I can remember, quite vividly, a car ride where I learnt about black holes (“gravitational fields so intense that not even light can escape” are the precise words he told me). I was four.

Then he explained in the simplest of terms what gravity is. And it was a lesson I’ve carried with me for more than 40 years.

So I’m always happy to answer my boys’ questions, as best I can. But these days, dads have got an electronic cheat sheet in their pockets.

There’s nothing that can’t be looked up on a smartphone in a matter of seconds, to satisfy a toddler’s curiosity about the world around them.

The moon is 384,400km away. The sun is 695,700km wide etc, etc…

But there’s another very common question that will test the patience of even the saintliest of dads. It’s a single word and it’s three letters long.

Why?

The other way toddlers learn is by asking a very simple question: “Why?”

They do it for a number of different reasons but mostly, according to every book on parenting I’ve ever read, because it’s pretty much guaranteed to elicit a response from Mum or Dad.

And so they will ask it. Over and over again until you’re just about ready to pound your head against the wall through sheer, unadulterated frustration.

And just when you think you’re about to blow a gasket in your brain, they’ll ask it again.

Both of my boys did this, and both of them frayed my admittedly short temper a least two or three times a week with this form of incessant questioning.

“Put your sandals on, buddy…”

“Why?”

“Because we’re going to the park!”

“Why?”

“So we can kick the soccer ball around…”

“Why?”

(It’s at this point you should resist the urge to point out that we’re going to the park to kick the soccer ball around “because you f*cking asked me to take you to the park to kick the soccer ball around about two f*cking minutes ago, goddammit!”)

It’s like trying to live with a voice outside your head that doesn’t know when it’s time to quit.

How do you deal?

This is a tip from my mother-in-law. She’s got more than 30 years’ experience in early childhood education, and is just about the most patient woman I’ve ever met.

One evening over a glass of wine, I started venting my frustrations about being a dad — and in particular, how I was struggling to deal with every single statement I uttered to my boys being met with the question “why?”

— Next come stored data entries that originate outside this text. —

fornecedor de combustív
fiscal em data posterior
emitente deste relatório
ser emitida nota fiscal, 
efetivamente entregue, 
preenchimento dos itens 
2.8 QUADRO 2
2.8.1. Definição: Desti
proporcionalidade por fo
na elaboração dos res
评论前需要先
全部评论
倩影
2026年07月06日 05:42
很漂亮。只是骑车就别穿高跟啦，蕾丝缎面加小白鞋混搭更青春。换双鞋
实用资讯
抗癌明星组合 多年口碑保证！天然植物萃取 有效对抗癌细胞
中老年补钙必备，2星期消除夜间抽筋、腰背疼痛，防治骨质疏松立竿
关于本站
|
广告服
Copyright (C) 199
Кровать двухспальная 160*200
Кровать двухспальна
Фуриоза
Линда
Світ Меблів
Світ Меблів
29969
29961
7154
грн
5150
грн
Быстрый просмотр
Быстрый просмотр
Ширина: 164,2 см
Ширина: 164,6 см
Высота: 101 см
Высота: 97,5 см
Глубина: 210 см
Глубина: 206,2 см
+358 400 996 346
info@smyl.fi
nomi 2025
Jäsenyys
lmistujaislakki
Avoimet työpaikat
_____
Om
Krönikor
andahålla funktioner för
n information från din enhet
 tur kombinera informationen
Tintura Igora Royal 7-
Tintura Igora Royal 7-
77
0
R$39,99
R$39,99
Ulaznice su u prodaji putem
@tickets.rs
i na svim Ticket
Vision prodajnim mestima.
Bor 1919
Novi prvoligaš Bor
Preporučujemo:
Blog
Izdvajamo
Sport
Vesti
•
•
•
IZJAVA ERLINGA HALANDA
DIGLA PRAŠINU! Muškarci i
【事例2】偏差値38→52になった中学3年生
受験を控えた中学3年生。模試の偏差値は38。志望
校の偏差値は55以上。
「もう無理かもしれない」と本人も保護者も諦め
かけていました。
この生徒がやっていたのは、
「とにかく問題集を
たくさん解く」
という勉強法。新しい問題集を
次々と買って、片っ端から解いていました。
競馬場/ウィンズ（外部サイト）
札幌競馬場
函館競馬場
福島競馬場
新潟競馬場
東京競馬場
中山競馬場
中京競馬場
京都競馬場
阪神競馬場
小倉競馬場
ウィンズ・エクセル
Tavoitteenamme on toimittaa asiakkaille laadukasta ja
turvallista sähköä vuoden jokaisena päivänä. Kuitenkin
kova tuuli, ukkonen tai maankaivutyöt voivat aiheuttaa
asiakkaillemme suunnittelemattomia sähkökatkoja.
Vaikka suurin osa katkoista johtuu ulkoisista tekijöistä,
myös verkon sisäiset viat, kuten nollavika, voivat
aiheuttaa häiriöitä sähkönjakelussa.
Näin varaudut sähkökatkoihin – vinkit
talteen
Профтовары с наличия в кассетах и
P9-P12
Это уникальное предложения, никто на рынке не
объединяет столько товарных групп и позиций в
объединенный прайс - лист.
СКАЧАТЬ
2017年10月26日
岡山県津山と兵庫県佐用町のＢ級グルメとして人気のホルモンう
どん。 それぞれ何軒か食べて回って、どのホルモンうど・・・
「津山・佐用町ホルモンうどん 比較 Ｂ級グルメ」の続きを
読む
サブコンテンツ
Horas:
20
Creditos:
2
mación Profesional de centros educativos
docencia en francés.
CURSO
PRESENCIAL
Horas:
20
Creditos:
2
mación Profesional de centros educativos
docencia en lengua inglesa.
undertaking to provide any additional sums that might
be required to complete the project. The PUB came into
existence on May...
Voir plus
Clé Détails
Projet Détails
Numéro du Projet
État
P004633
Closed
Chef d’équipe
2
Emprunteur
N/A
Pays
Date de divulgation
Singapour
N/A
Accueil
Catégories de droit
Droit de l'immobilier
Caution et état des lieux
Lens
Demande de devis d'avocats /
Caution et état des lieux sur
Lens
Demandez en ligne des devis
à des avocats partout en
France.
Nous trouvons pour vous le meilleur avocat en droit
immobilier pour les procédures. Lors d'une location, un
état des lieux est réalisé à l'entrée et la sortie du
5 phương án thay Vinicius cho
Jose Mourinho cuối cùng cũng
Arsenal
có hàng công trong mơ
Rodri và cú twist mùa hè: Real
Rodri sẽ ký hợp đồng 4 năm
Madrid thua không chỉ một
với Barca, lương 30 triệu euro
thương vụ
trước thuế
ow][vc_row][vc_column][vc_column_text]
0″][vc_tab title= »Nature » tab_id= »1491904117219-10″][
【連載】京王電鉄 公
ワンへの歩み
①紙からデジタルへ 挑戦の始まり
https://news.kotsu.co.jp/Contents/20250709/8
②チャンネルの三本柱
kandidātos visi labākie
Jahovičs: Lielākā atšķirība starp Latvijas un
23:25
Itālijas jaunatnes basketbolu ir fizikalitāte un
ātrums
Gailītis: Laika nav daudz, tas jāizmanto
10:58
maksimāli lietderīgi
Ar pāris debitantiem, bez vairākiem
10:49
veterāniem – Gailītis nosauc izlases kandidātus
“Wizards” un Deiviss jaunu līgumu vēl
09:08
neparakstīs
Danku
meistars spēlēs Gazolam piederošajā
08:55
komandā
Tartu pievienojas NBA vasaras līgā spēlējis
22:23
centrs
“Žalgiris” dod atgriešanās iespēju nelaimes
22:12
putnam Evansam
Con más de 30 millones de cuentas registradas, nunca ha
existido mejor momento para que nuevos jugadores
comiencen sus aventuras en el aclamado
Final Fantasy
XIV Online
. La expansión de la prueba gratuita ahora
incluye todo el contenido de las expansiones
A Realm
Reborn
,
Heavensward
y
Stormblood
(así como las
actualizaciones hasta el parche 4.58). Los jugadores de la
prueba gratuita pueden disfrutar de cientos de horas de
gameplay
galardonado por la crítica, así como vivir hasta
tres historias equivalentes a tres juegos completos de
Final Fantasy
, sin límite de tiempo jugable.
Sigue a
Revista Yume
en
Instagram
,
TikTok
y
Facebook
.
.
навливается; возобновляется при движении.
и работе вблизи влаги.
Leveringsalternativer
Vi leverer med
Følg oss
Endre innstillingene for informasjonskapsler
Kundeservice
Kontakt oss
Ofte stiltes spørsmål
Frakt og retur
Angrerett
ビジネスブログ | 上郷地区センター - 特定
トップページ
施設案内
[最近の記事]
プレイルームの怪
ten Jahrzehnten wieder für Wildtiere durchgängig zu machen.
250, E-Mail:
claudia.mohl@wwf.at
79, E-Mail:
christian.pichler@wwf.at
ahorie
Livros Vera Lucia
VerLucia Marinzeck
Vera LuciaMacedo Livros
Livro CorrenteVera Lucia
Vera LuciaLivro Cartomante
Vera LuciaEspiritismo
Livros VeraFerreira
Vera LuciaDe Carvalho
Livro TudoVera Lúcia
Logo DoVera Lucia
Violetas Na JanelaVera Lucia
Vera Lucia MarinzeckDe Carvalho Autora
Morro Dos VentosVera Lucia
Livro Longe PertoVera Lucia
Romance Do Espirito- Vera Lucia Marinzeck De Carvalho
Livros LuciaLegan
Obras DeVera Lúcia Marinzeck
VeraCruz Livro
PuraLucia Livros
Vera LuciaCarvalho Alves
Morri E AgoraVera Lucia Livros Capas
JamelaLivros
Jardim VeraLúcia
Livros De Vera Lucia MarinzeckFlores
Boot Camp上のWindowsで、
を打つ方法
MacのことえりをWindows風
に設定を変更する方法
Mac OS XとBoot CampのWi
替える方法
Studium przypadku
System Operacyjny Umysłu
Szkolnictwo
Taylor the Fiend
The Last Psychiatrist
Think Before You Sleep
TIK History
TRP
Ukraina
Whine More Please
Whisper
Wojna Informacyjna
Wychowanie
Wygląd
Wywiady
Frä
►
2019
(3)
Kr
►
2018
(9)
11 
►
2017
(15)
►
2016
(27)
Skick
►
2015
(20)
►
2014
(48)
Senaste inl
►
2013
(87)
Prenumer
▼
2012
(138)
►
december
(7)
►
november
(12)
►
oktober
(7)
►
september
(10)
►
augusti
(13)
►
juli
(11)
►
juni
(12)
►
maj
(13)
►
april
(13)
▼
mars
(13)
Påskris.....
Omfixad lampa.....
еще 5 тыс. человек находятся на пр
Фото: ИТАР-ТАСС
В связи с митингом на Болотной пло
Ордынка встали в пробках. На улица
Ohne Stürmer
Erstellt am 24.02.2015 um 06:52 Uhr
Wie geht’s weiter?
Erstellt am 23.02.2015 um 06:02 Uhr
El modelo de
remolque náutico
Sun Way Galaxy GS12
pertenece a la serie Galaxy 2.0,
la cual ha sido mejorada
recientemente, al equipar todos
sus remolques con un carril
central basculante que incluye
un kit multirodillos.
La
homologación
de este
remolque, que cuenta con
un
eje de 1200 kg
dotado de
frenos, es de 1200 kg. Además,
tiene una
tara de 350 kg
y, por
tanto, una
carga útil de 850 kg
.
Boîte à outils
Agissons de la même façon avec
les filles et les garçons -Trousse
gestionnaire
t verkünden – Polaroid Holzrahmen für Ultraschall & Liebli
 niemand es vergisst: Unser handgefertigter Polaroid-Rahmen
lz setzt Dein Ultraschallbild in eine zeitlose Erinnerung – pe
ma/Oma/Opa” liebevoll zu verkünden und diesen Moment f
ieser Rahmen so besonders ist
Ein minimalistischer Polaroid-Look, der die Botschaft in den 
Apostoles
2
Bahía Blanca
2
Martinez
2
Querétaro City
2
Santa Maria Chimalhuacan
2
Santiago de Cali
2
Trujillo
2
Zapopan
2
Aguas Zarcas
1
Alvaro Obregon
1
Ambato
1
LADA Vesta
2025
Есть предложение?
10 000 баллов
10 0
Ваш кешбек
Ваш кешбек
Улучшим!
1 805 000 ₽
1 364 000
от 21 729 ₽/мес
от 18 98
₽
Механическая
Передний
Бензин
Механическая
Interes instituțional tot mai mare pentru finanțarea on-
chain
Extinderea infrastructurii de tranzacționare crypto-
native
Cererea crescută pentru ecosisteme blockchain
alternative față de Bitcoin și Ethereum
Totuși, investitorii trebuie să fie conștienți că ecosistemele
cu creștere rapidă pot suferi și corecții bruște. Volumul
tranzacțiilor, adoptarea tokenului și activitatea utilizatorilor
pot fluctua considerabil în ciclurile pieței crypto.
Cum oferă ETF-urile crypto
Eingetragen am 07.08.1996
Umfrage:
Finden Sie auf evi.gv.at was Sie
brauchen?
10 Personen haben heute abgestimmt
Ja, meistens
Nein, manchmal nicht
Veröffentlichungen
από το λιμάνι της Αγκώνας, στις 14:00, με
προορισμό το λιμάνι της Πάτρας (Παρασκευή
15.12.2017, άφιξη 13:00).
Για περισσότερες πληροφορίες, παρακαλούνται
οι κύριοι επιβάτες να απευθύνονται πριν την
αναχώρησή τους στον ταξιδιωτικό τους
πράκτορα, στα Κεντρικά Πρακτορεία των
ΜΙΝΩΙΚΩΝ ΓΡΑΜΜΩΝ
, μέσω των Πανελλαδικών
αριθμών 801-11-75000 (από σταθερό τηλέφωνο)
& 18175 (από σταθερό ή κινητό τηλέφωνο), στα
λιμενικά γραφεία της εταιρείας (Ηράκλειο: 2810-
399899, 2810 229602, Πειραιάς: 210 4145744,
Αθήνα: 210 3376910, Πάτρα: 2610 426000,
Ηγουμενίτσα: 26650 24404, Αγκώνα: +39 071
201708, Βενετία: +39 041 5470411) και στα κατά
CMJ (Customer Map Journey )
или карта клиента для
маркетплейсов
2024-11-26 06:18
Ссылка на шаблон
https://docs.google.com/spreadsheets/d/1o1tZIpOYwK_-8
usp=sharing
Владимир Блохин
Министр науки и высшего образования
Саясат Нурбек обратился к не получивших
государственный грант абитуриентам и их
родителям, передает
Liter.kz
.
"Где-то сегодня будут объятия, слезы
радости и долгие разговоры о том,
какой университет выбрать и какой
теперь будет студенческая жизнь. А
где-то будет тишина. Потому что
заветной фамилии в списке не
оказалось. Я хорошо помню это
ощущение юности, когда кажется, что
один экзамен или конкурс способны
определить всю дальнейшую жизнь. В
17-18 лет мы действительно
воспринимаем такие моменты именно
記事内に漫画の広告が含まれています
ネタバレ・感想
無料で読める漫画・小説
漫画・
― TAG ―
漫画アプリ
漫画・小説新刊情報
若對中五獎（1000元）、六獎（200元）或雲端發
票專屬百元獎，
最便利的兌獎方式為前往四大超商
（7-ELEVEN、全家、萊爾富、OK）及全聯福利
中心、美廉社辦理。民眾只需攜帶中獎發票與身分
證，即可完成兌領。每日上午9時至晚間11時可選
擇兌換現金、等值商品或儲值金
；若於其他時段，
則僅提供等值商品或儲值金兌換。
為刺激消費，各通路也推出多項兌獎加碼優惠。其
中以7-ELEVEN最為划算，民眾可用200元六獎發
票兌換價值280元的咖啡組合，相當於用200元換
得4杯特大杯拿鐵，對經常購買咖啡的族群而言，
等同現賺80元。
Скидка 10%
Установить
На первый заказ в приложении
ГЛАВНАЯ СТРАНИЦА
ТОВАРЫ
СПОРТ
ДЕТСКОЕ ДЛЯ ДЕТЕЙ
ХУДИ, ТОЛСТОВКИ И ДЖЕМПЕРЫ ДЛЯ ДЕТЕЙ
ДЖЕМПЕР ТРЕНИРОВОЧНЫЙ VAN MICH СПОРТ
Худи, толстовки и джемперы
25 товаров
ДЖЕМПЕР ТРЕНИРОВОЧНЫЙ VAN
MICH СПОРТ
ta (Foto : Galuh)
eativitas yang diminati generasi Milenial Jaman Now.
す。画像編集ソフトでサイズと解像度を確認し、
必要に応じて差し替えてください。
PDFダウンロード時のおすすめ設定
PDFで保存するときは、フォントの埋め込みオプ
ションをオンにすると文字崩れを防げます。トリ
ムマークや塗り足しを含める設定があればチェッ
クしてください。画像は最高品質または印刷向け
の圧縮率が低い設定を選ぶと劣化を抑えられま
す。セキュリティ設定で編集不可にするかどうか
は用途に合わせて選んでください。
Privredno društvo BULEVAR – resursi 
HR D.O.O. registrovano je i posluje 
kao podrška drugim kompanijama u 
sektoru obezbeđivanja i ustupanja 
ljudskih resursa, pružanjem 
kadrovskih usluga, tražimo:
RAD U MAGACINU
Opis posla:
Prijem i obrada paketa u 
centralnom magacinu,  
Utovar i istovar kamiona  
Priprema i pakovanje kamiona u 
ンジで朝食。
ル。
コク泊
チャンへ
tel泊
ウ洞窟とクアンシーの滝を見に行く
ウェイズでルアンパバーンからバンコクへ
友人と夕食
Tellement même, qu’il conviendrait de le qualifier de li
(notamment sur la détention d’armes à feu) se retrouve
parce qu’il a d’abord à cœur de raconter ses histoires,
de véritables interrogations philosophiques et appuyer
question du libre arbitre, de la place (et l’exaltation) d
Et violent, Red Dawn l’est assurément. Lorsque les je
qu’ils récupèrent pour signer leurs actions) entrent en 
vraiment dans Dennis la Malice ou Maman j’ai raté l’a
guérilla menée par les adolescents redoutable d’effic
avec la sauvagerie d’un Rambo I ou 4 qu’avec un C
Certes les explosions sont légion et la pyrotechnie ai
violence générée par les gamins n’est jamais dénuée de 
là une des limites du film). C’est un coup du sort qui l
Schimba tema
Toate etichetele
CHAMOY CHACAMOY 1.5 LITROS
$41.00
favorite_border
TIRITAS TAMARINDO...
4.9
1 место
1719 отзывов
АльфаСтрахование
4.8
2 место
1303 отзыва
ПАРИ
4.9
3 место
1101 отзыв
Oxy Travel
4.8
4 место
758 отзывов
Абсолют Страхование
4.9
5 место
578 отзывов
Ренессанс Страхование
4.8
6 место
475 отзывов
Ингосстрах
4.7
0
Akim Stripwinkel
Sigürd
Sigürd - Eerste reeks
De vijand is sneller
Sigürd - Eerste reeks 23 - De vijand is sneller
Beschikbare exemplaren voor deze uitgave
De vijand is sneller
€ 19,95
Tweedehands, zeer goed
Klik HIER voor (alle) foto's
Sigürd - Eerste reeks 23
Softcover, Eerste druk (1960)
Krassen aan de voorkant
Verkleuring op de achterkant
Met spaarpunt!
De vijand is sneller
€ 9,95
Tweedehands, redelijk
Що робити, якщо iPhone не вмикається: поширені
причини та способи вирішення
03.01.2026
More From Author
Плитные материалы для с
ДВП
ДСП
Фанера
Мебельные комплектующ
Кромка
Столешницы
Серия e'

She said the best way to defuse it was to spot the right question that I could turn back on the kids.

When they ask “why”, I’d ask them “why do you think?”

This approach serves a couple of different purposes aside from simply defusing the situation.

It helps your kids feel like they’re being engaged with, and that they’re part of the conversation.

But most importantly, it gives them a chance to think the situation through, and provide themselves with the answer which is a vital stage of learning critical thinking skills.

For the first few months, both my boys would offer up reasoning, which was alternately right on the money, or so hilariously off-track that it was genuinely amusing.

We all learned valuable lessons, with that one simple trick.